» **ASSIGNED TASK**:
Please copy each line below that contains the word "faianta".

» **SUPPLIED RECORDS**:
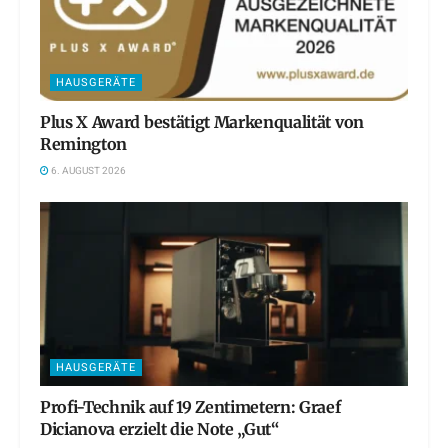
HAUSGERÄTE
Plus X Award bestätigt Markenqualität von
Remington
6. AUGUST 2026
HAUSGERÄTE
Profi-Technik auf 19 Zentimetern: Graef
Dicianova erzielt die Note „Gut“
---
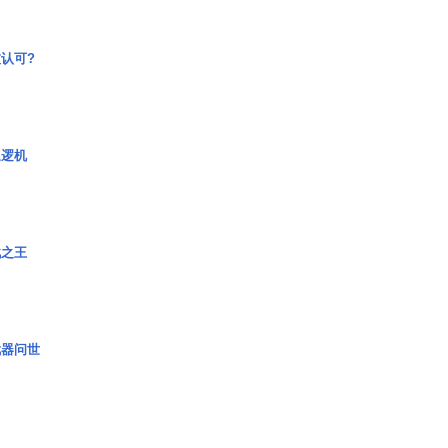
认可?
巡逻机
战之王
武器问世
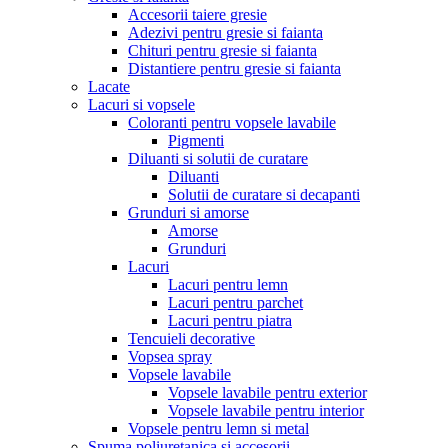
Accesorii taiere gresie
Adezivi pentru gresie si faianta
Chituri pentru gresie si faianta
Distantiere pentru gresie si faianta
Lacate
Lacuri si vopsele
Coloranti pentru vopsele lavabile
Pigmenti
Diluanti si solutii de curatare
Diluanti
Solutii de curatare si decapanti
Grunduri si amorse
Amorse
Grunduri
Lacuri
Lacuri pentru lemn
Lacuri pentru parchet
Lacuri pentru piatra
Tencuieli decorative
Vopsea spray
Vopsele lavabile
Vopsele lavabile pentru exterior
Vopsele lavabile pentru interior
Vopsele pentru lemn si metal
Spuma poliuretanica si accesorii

» **OUTPUT FOR THIS TASK**:
Adezivi pentru gresie si faianta
Chituri pentru gresie si faianta
Distantiere pentru gresie si faianta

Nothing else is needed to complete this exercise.